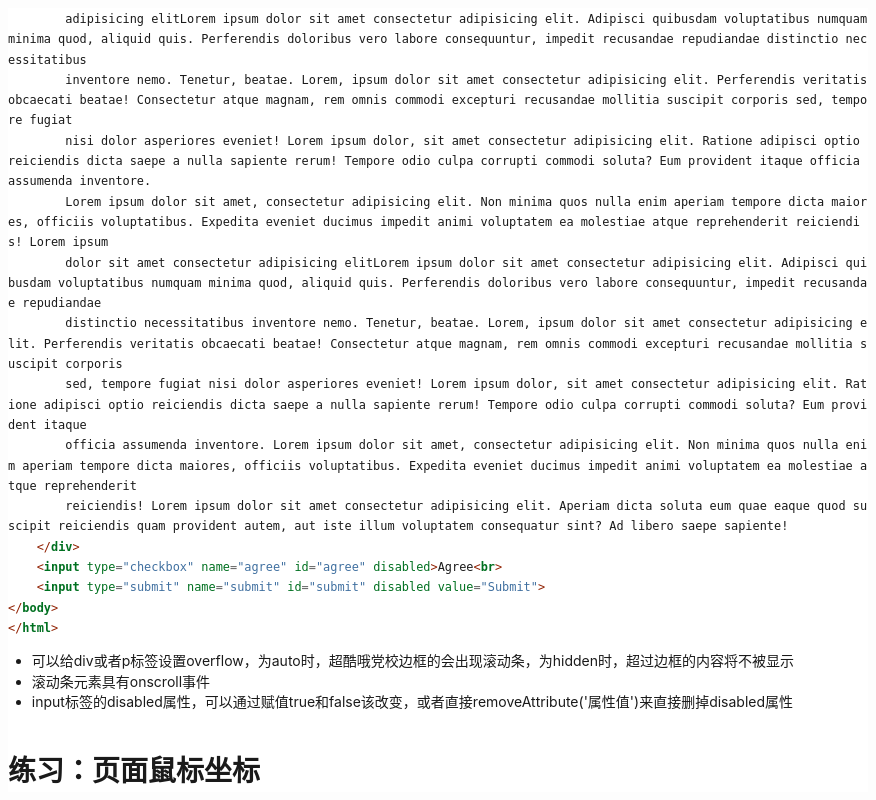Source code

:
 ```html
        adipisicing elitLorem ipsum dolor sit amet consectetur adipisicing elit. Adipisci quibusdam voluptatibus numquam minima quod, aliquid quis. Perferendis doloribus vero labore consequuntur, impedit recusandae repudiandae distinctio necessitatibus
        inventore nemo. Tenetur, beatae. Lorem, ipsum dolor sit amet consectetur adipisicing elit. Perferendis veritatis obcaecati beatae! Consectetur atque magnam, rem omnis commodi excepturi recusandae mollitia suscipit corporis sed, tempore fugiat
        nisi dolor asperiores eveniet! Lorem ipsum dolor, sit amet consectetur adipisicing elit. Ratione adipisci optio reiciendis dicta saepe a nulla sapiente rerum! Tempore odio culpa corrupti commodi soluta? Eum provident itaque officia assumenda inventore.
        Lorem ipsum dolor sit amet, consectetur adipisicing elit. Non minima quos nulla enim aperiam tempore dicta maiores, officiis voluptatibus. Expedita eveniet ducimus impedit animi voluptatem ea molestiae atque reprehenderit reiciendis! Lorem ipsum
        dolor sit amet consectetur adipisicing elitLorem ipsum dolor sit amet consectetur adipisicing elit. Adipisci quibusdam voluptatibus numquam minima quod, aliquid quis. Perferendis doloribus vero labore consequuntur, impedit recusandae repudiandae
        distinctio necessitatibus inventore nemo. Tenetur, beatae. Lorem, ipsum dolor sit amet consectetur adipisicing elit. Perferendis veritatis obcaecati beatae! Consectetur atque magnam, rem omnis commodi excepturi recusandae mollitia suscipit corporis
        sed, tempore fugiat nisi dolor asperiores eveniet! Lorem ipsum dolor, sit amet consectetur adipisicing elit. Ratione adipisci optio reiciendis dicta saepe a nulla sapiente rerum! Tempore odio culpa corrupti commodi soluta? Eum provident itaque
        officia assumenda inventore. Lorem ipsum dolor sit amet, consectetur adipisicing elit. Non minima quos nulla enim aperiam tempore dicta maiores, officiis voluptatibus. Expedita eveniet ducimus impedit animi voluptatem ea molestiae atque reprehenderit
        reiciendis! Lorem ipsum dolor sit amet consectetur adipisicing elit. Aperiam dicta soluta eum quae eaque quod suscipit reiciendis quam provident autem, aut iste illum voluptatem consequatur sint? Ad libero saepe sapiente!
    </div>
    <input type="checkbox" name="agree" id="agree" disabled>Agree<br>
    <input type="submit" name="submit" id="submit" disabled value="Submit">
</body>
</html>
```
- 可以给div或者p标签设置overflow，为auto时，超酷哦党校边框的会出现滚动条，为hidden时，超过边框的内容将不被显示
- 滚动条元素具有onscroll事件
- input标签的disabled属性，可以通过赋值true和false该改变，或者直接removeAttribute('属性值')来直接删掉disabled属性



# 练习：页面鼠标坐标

Action item. Each entry must be retyped word for word, with every image omitted.

Expected answer.
Source code

:
 ```html
        adipisicing elitLorem ipsum dolor sit amet consectetur adipisicing elit. Adipisci quibusdam voluptatibus numquam minima quod, aliquid quis. Perferendis doloribus vero labore consequuntur, impedit recusandae repudiandae distinctio necessitatibus
        inventore nemo. Tenetur, beatae. Lorem, ipsum dolor sit amet consectetur adipisicing elit. Perferendis veritatis obcaecati beatae! Consectetur atque magnam, rem omnis commodi excepturi recusandae mollitia suscipit corporis sed, tempore fugiat
        nisi dolor asperiores eveniet! Lorem ipsum dolor, sit amet consectetur adipisicing elit. Ratione adipisci optio reiciendis dicta saepe a nulla sapiente rerum! Tempore odio culpa corrupti commodi soluta? Eum provident itaque officia assumenda inventore.
        Lorem ipsum dolor sit amet, consectetur adipisicing elit. Non minima quos nulla enim aperiam tempore dicta maiores, officiis voluptatibus. Expedita eveniet ducimus impedit animi voluptatem ea molestiae atque reprehenderit reiciendis! Lorem ipsum
        dolor sit amet consectetur adipisicing elitLorem ipsum dolor sit amet consectetur adipisicing elit. Adipisci quibusdam voluptatibus numquam minima quod, aliquid quis. Perferendis doloribus vero labore consequuntur, impedit recusandae repudiandae
        distinctio necessitatibus inventore nemo. Tenetur, beatae. Lorem, ipsum dolor sit amet consectetur adipisicing elit. Perferendis veritatis obcaecati beatae! Consectetur atque magnam, rem omnis commodi excepturi recusandae mollitia suscipit corporis
        sed, tempore fugiat nisi dolor asperiores eveniet! Lorem ipsum dolor, sit amet consectetur adipisicing elit. Ratione adipisci optio reiciendis dicta saepe a nulla sapiente rerum! Tempore odio culpa corrupti commodi soluta? Eum provident itaque
        officia assumenda inventore. Lorem ipsum dolor sit amet, consectetur adipisicing elit. Non minima quos nulla enim aperiam tempore dicta maiores, officiis voluptatibus. Expedita eveniet ducimus impedit animi voluptatem ea molestiae atque reprehenderit
        reiciendis! Lorem ipsum dolor sit amet consectetur adipisicing elit. Aperiam dicta soluta eum quae eaque quod suscipit reiciendis quam provident autem, aut iste illum voluptatem consequatur sint? Ad libero saepe sapiente!
    </div>
    <input type="checkbox" name="agree" id="agree" disabled>Agree<br>
    <input type="submit" name="submit" id="submit" disabled value="Submit">
</body>
</html>
```
- 可以给div或者p标签设置overflow，为auto时，超酷哦党校边框的会出现滚动条，为hidden时，超过边框的内容将不被显示
- 滚动条元素具有onscroll事件
- input标签的disabled属性，可以通过赋值true和false该改变，或者直接removeAttribute('属性值')来直接删掉disabled属性



# 练习：页面鼠标坐标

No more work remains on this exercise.